I have following working program which is producing results correctly however I am confused by some statistics. The setup is as:
The code is:
void MatrixMultiply(img_in1, img_in2, img_out, myRank, nRanks)
{
for (int i=startingRow ; i<endingRow ; i++) //no of rows of first matrix divided on per process basis
{
for (int j=0 ; j<M1Cdim ; j++) //no of cols of first matrix
{
int temp = 0;
for(int k=0 ; k<M2Rdim ; k++) //no of rows of second matrix
{
temp += in1[i*M1Rdim+k] * in2[k*M2Rdim+j]; //out(i,j) += in1(i,k) * in2(k,j)
}
out[i*M1Rdim+j] = temp;
}
}
}
main()
{
for (int i = 1; i <= 10; i++)
{
MPI_Barrier(MPI_COMM_WORLD);
const double t0 = omp_get_wtime();
MatrixMultiply(img_in1, img_in2, img_out, myRank, nRanks);
MPI_Barrier(MPI_COMM_WORLD);
const double t1 = omp_get_wtime();
const double ts = t1-t0; // time in seconds
const double tms = ts*1.0e3; // time in milliseconds
const double gbps = double(sizeof(P)*2*img_in1.height*img_in1.width*img_in2.height)*1e-9/ts; // bandwidth in GB/s
const double fpps = double(2*img_in1.height*img_in1.width*img_in2.height)*1e-9/ts; // performance in GFLOP/s
if (myRank == 0)
{
printf("%5d %15.3f %15.3f %15.3f %s\n", i, tms, gbps, fpps);
}
}
}
The statistics I am getting are:
Step Time, ms GB/s GFLOP/s
1 2.306 116.408 116.408
2 2.334 115.017 115.017
3 2.297 116.855 116.855
4 2.295 116.964 116.964
5 16.692 16.082 16.082
6 11.468 23.407 23.407
7 2.299 116.758 116.758
8 2.291 117.171 117.171
9 2.295 116.964 116.964
10 10.792 24.874 24.874
So my question is:
Why iteration 5, 6 and 10 are showing worse results than other iterations?
My suspicion is that even though the data is placed in high bandwidth memory (mcdram) however code itself is executing from cache so might be getting hit.
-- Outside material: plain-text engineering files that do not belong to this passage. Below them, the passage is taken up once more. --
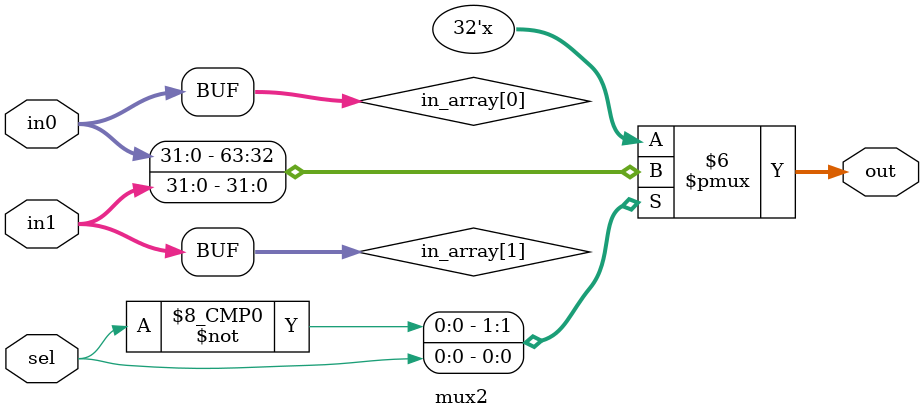
<source format=v>
module mux2 #(
    parameter WIDTH     = 32,
    parameter CHANNELS  = 2
) (
    input   [WIDTH-1:0] in0,
    input   [WIDTH-1:0] in1,
    input   sel,
    output  [WIDTH-1:0] out
);
    
    reg     [WIDTH-1:0] in_array [0:CHANNELS-1]; 
    
    assign  in_array[0] = in0;
    assign  in_array[1] = in1;    

    assign  out = in_array[sel];


endmodule
</source>
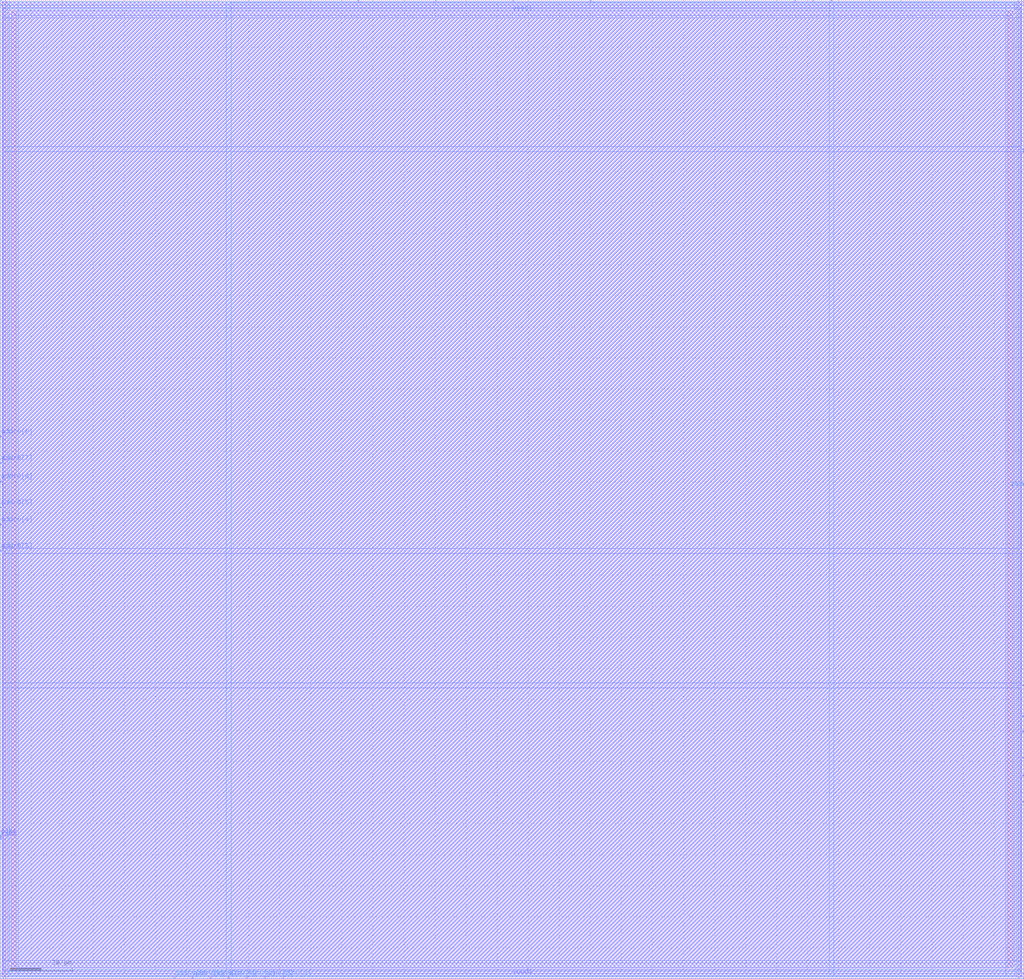
<source format=lef>
VERSION 5.4 ;
NAMESCASESENSITIVE ON ;
BUSBITCHARS "[]" ;
DIVIDERCHAR "/" ;

MACRO sky130_sram_1r1w0rw_4x512
   CLASS BLOCK ;
   SIZE 329.58 BY 315.37 ;
   SYMMETRY X Y R90 ;
   PIN din0[0]
      DIRECTION INPUT ;
      PORT
         LAYER met4 ;
         RECT  73.44 0.0 73.82 0.38 ;
      END
   END din0[0]
   PIN din0[1]
      DIRECTION INPUT ;
      PORT
         LAYER met4 ;
         RECT  79.28 0.0 79.66 0.38 ;
      END
   END din0[1]
   PIN din0[2]
      DIRECTION INPUT ;
      PORT
         LAYER met4 ;
         RECT  85.12 0.0 85.5 0.38 ;
      END
   END din0[2]
   PIN din0[3]
      DIRECTION INPUT ;
      PORT
         LAYER met4 ;
         RECT  90.96 0.0 91.34 0.38 ;
      END
   END din0[3]
   PIN addr0[0]
      DIRECTION INPUT ;
      PORT
         LAYER met4 ;
         RECT  55.92 0.0 56.3 0.38 ;
      END
   END addr0[0]
   PIN addr0[1]
      DIRECTION INPUT ;
      PORT
         LAYER met4 ;
         RECT  61.76 0.0 62.14 0.38 ;
      END
   END addr0[1]
   PIN addr0[2]
      DIRECTION INPUT ;
      PORT
         LAYER met4 ;
         RECT  67.6 0.0 67.98 0.38 ;
      END
   END addr0[2]
   PIN addr0[3]
      DIRECTION INPUT ;
      PORT
         LAYER met3 ;
         RECT  0.0 137.67 0.38 138.05 ;
      END
   END addr0[3]
   PIN addr0[4]
      DIRECTION INPUT ;
      PORT
         LAYER met3 ;
         RECT  0.0 146.17 0.38 146.55 ;
      END
   END addr0[4]
   PIN addr0[5]
      DIRECTION INPUT ;
      PORT
         LAYER met3 ;
         RECT  0.0 151.585 0.38 151.965 ;
      END
   END addr0[5]
   PIN addr0[6]
      DIRECTION INPUT ;
      PORT
         LAYER met3 ;
         RECT  0.0 159.985 0.38 160.365 ;
      END
   END addr0[6]
   PIN addr0[7]
      DIRECTION INPUT ;
      PORT
         LAYER met3 ;
         RECT  0.0 165.95 0.38 166.33 ;
      END
   END addr0[7]
   PIN addr0[8]
      DIRECTION INPUT ;
      PORT
         LAYER met3 ;
         RECT  0.0 174.45 0.38 174.83 ;
      END
   END addr0[8]
   PIN addr1[0]
      DIRECTION INPUT ;
      PORT
         LAYER met4 ;
         RECT  267.44 314.99 267.82 315.37 ;
      END
   END addr1[0]
   PIN addr1[1]
      DIRECTION INPUT ;
      PORT
         LAYER met4 ;
         RECT  261.6 314.99 261.98 315.37 ;
      END
   END addr1[1]
   PIN addr1[2]
      DIRECTION INPUT ;
      PORT
         LAYER met4 ;
         RECT  255.76 314.99 256.14 315.37 ;
      END
   END addr1[2]
   PIN addr1[3]
      DIRECTION INPUT ;
      PORT
         LAYER met3 ;
         RECT  329.2 94.275 329.58 94.655 ;
      END
   END addr1[3]
   PIN addr1[4]
      DIRECTION INPUT ;
      PORT
         LAYER met3 ;
         RECT  329.2 84.385 329.58 84.765 ;
      END
   END addr1[4]
   PIN addr1[5]
      DIRECTION INPUT ;
      PORT
         LAYER met3 ;
         RECT  329.2 79.49 329.58 79.87 ;
      END
   END addr1[5]
   PIN addr1[6]
      DIRECTION INPUT ;
      PORT
         LAYER met3 ;
         RECT  329.2 70.99 329.58 71.37 ;
      END
   END addr1[6]
   PIN addr1[7]
      DIRECTION INPUT ;
      PORT
         LAYER met3 ;
         RECT  329.2 65.35 329.58 65.73 ;
      END
   END addr1[7]
   PIN addr1[8]
      DIRECTION INPUT ;
      PORT
         LAYER met3 ;
         RECT  329.2 56.85 329.58 57.23 ;
      END
   END addr1[8]
   PIN csb0
      DIRECTION INPUT ;
      PORT
         LAYER met3 ;
         RECT  0.0 44.96 0.38 45.34 ;
      END
   END csb0
   PIN csb1
      DIRECTION INPUT ;
      PORT
         LAYER met3 ;
         RECT  329.2 267.02 329.58 267.4 ;
      END
   END csb1
   PIN clk0
      DIRECTION INPUT ;
      PORT
         LAYER met3 ;
         RECT  0.0 45.705 0.38 46.085 ;
      END
   END clk0
   PIN clk1
      DIRECTION INPUT ;
      PORT
         LAYER met3 ;
         RECT  329.2 266.275 329.58 266.655 ;
      END
   END clk1
   PIN dout1[0]
      DIRECTION OUTPUT ;
      PORT
         LAYER met4 ;
         RECT  115.105 314.99 115.485 315.37 ;
      END
   END dout1[0]
   PIN dout1[1]
      DIRECTION OUTPUT ;
      PORT
         LAYER met4 ;
         RECT  140.065 314.99 140.445 315.37 ;
      END
   END dout1[1]
   PIN dout1[2]
      DIRECTION OUTPUT ;
      PORT
         LAYER met4 ;
         RECT  165.025 314.99 165.405 315.37 ;
      END
   END dout1[2]
   PIN dout1[3]
      DIRECTION OUTPUT ;
      PORT
         LAYER met4 ;
         RECT  189.985 314.99 190.365 315.37 ;
      END
   END dout1[3]
   PIN vccd1
      DIRECTION INOUT ;
      USE POWER ; 
      SHAPE ABUTMENT ; 
      PORT
         LAYER met3 ;
         RECT  0.0 313.63 329.58 315.37 ;
         LAYER met4 ;
         RECT  0.0 0.0 1.74 315.37 ;
         LAYER met3 ;
         RECT  0.0 0.0 329.58 1.74 ;
         LAYER met4 ;
         RECT  327.84 0.0 329.58 315.37 ;
      END
   END vccd1
   PIN vssd1
      DIRECTION INOUT ;
      USE GROUND ; 
      SHAPE ABUTMENT ; 
      PORT
         LAYER met4 ;
         RECT  3.48 3.48 5.22 311.89 ;
         LAYER met3 ;
         RECT  3.48 3.48 326.1 5.22 ;
         LAYER met3 ;
         RECT  3.48 310.15 326.1 311.89 ;
         LAYER met4 ;
         RECT  324.36 3.48 326.1 311.89 ;
      END
   END vssd1
   OBS
   LAYER  met1 ;
      RECT  0.62 0.62 328.96 314.75 ;
   LAYER  met2 ;
      RECT  0.62 0.62 328.96 314.75 ;
   LAYER  met3 ;
      RECT  0.98 137.07 328.96 138.65 ;
      RECT  0.62 138.65 0.98 145.57 ;
      RECT  0.62 147.15 0.98 150.985 ;
      RECT  0.62 152.565 0.98 159.385 ;
      RECT  0.62 160.965 0.98 165.35 ;
      RECT  0.62 166.93 0.98 173.85 ;
      RECT  0.98 93.675 328.6 95.255 ;
      RECT  0.98 95.255 328.6 137.07 ;
      RECT  328.6 95.255 328.96 137.07 ;
      RECT  328.6 85.365 328.96 93.675 ;
      RECT  328.6 80.47 328.96 83.785 ;
      RECT  328.6 71.97 328.96 78.89 ;
      RECT  328.6 66.33 328.96 70.39 ;
      RECT  328.6 57.83 328.96 64.75 ;
      RECT  0.98 138.65 328.6 266.42 ;
      RECT  0.98 266.42 328.6 268.0 ;
      RECT  0.62 46.685 0.98 137.07 ;
      RECT  328.6 138.65 328.96 265.675 ;
      RECT  0.62 175.43 0.98 313.03 ;
      RECT  328.6 268.0 328.96 313.03 ;
      RECT  328.6 2.34 328.96 56.25 ;
      RECT  0.62 2.34 0.98 44.36 ;
      RECT  0.98 2.34 2.88 2.88 ;
      RECT  0.98 2.88 2.88 5.82 ;
      RECT  0.98 5.82 2.88 93.675 ;
      RECT  2.88 2.34 326.7 2.88 ;
      RECT  2.88 5.82 326.7 93.675 ;
      RECT  326.7 2.34 328.6 2.88 ;
      RECT  326.7 2.88 328.6 5.82 ;
      RECT  326.7 5.82 328.6 93.675 ;
      RECT  0.98 268.0 2.88 309.55 ;
      RECT  0.98 309.55 2.88 312.49 ;
      RECT  0.98 312.49 2.88 313.03 ;
      RECT  2.88 268.0 326.7 309.55 ;
      RECT  2.88 312.49 326.7 313.03 ;
      RECT  326.7 268.0 328.6 309.55 ;
      RECT  326.7 309.55 328.6 312.49 ;
      RECT  326.7 312.49 328.6 313.03 ;
   LAYER  met4 ;
      RECT  72.84 0.98 74.42 314.75 ;
      RECT  74.42 0.62 78.68 0.98 ;
      RECT  80.26 0.62 84.52 0.98 ;
      RECT  86.1 0.62 90.36 0.98 ;
      RECT  56.9 0.62 61.16 0.98 ;
      RECT  62.74 0.62 67.0 0.98 ;
      RECT  68.58 0.62 72.84 0.98 ;
      RECT  74.42 0.98 266.84 314.39 ;
      RECT  266.84 0.98 268.42 314.39 ;
      RECT  262.58 314.39 266.84 314.75 ;
      RECT  256.74 314.39 261.0 314.75 ;
      RECT  74.42 314.39 114.505 314.75 ;
      RECT  116.085 314.39 139.465 314.75 ;
      RECT  141.045 314.39 164.425 314.75 ;
      RECT  166.005 314.39 189.385 314.75 ;
      RECT  190.965 314.39 255.16 314.75 ;
      RECT  2.34 0.62 55.32 0.98 ;
      RECT  91.94 0.62 327.24 0.98 ;
      RECT  268.42 314.39 327.24 314.75 ;
      RECT  2.34 0.98 2.88 2.88 ;
      RECT  2.34 2.88 2.88 312.49 ;
      RECT  2.34 312.49 2.88 314.75 ;
      RECT  2.88 0.98 5.82 2.88 ;
      RECT  2.88 312.49 5.82 314.75 ;
      RECT  5.82 0.98 72.84 2.88 ;
      RECT  5.82 2.88 72.84 312.49 ;
      RECT  5.82 312.49 72.84 314.75 ;
      RECT  268.42 0.98 323.76 2.88 ;
      RECT  268.42 2.88 323.76 312.49 ;
      RECT  268.42 312.49 323.76 314.39 ;
      RECT  323.76 0.98 326.7 2.88 ;
      RECT  323.76 312.49 326.7 314.39 ;
      RECT  326.7 0.98 327.24 2.88 ;
      RECT  326.7 2.88 327.24 312.49 ;
      RECT  326.7 312.49 327.24 314.39 ;
   END
END    sky130_sram_1r1w0rw_4x512
END    LIBRARY

</source>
Although the overall program is quite small like 54KB but if running on shared server then some iterations might be evicted from instruction cache resulting in this performance penalty.
This matrix-multiplication code is very inefficient!
Indeed, The line in2[k*M2Rdim+j]
is likely to cause cache thrashing and thus high-instability in the computation timing if lines have often to be reloaded from the MCD-RAM. Although the MCD-RAM have a high bandwidth, it also have a high latency (similar to the one of the DDR-RAM). The latency is probably a huge issue in this case.
Specifically, striding down one column of a matrix is terrible for spatial locality. And even worse when the matrix dimension is a power of 2: you're likely to get conflict misses on cache because all those cache lines will alias to the same set in a set associative cache. This can lead to cache thrashing even with a small working set.
Thus, please use BLAS functions (from MKL, OpenBLAS, ATLAS, etc.)! They are far more optimized than that. If you cannot, please consider improving this code. You can find a quite good explanation of you to do that here. I think that a speed-up of more than 10 is easily achievable.
I also advise you to profile your code using tools like perf or VTune that enable you to analyze hardware events (such as L1/L2 cache operations) and confirm/reject the cash-thrashing hypothesis as well as helping you to improve this code.